Dive Brief:
- The first safety hurdle has been passed for Aveo Oncology's tivozanib – the Phase 3 TIVO-3 trial, looking at the drug in refractory renal cell carcinoma, has passed its first Safety Monitoring Committee (SMC) review. The committee asked that the company recruit further patients to replace dropouts, but this isn't expected to dealy the trial.
- TIVO-3 will fill in data gaps left by the earlier TIVO-1 study, which led to rejection of a New Drug Application (NDA) by the Food and Drug Administration in 2013. The agency had determined previous trials results were uninterpretable due to a faulty trial design.
- A topline readout for TIVO-3, which is testing the kidney cancer drug against Bayer/Onyx's VEGF inhibitor, Nexavar (sorafenib), is expected early 2018.
Dive Insight:
The FDA rejected Aveo's NDA for tivozanib back in June 2013, asking for further clinical testing in its complete response letter. The letter stated that the results of the TIVO-1 study in first-line treatment of RCC were inconsistent, uninterpretable and inconclusive for the risk-benefit analysis.

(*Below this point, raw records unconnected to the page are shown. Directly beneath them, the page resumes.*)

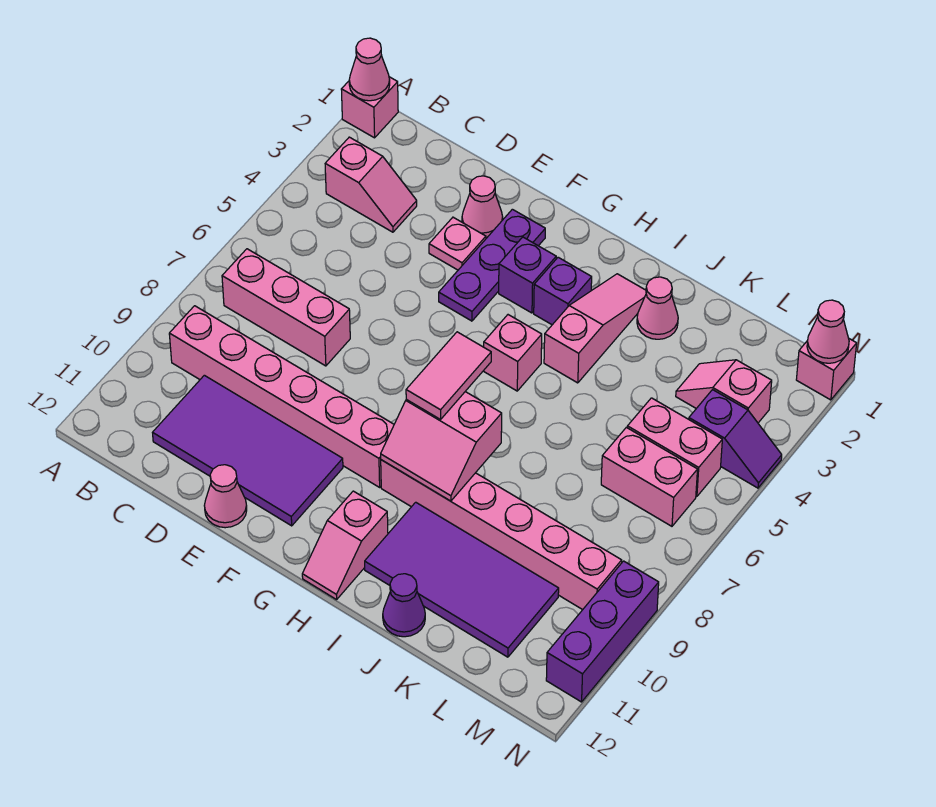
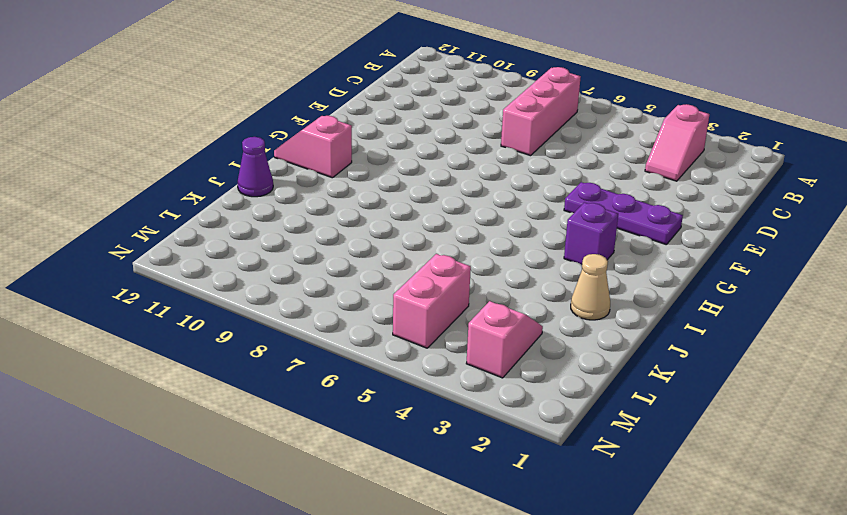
tan cone J2 level 1 -> pink cone J2 level 1
none -> pink brick A1 level 1
none -> pink brick B9:G9 level 1
none -> purple tile C10:F11 level 1

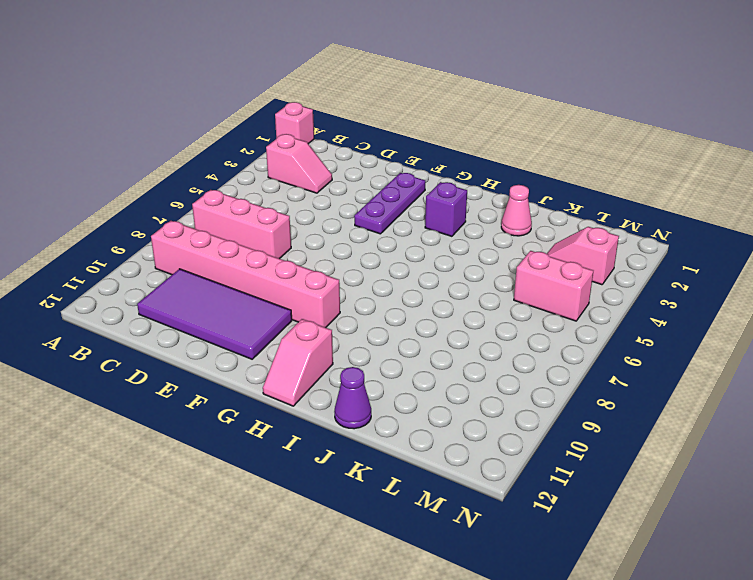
none -> pink cone E2 level 1
none -> pink plate E3 level 1
none -> pink cone E12 level 1

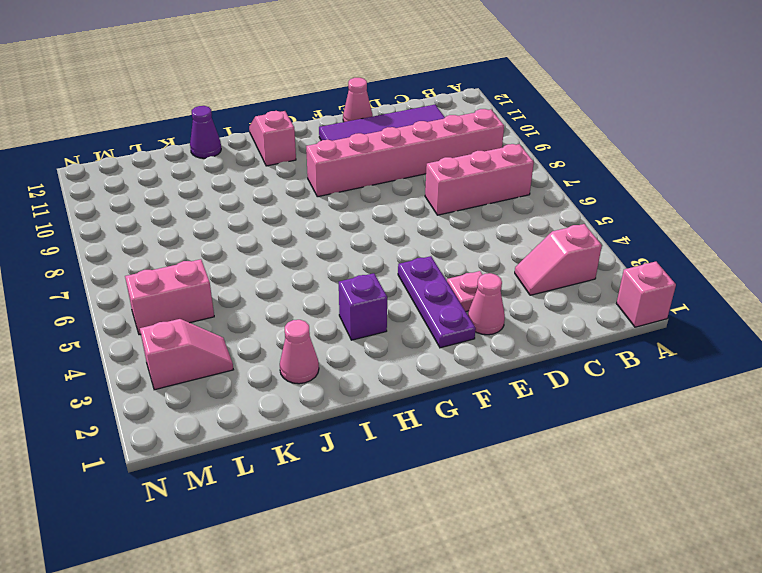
none -> purple brick G3 level 1
none -> pink brick H5 level 1
none -> pink brick H9:M9 level 1

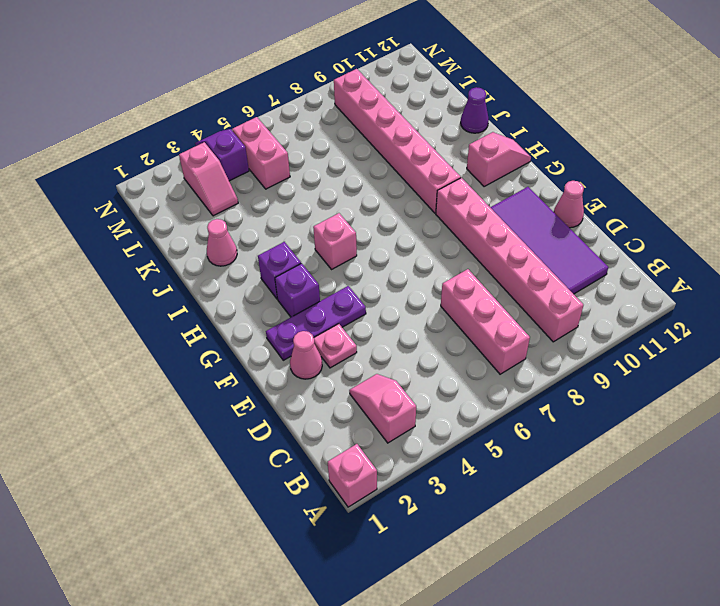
none -> pink slope I2:I4 level 1 top 4
none -> purple tile I10:L11 level 1
none -> pink brick L6:M6 level 1

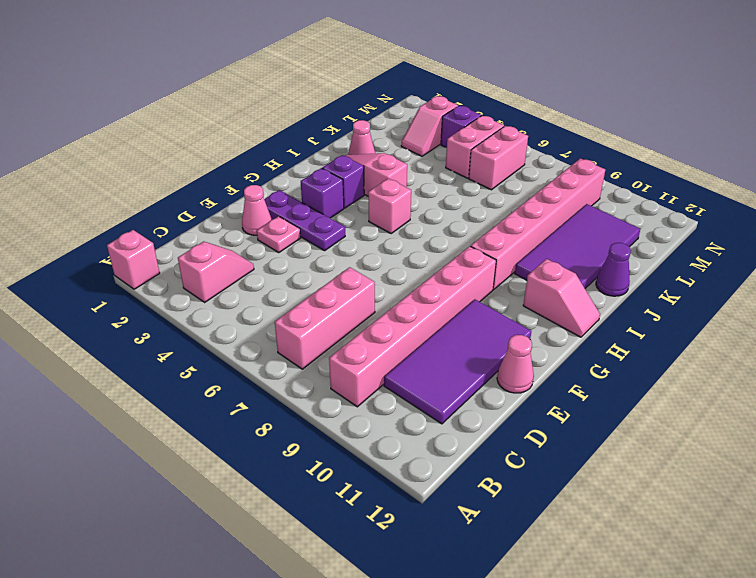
none -> pink brick N1 level 1
none -> purple brick N9:N11 level 1
none -> pink cone A1 level 2

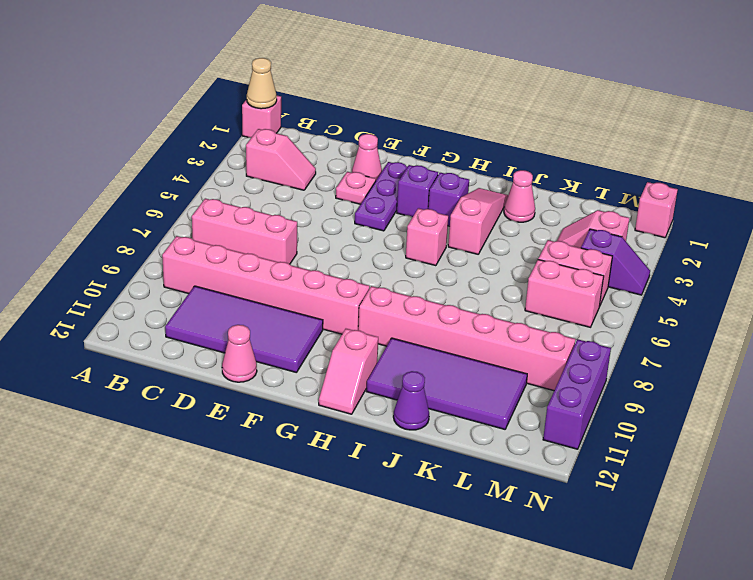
tan cone A1 level 2 -> pink cone A1 level 2
none -> pink slope H8:I9 level 2 top 8
none -> pink cone N1 level 2
none -> pink tile H7:H8 level 3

The safety review of TIVO-3 reported no safety concerns, and recommended replacing a number of patients who had dropped out prior to treatment. Enrollment is ahead of schedule, according to the company, and around 322 patients should be enrolled by June 2017. The company will carry out a pre-planned futility analysis in mid-2017 to look at efficacy. Aveo plans to use the results of the two studies to support a new NDA for first- and third-line use in RCC.
"We are very pleased to see the pace at which TIVO-3 is enrolling, and that it has completed its first safety review. We look forward to the futility analysis around midyear," said Michael Needle, CMO of Aveo.
Another study, a phase 1/2 trial known as TiNivo, is looking at the combination of tivozanib with Bristol-Myers Squibb's Opdivo (nivolumab), also in RCC. The first patient is expected to be treated in early March.
"Tivozanib is a unique molecule in that its high selectivity for VEGF is designed to reduce off target toxicity, thereby increasing tolerability and its combinability with other agents, such as immunotherapies," said Needle.
Last March, Aveo paid the Securities and Exchange Commission $4 million to settle charges over misleading investors over the FDA's review of tivozanib, in May 2012.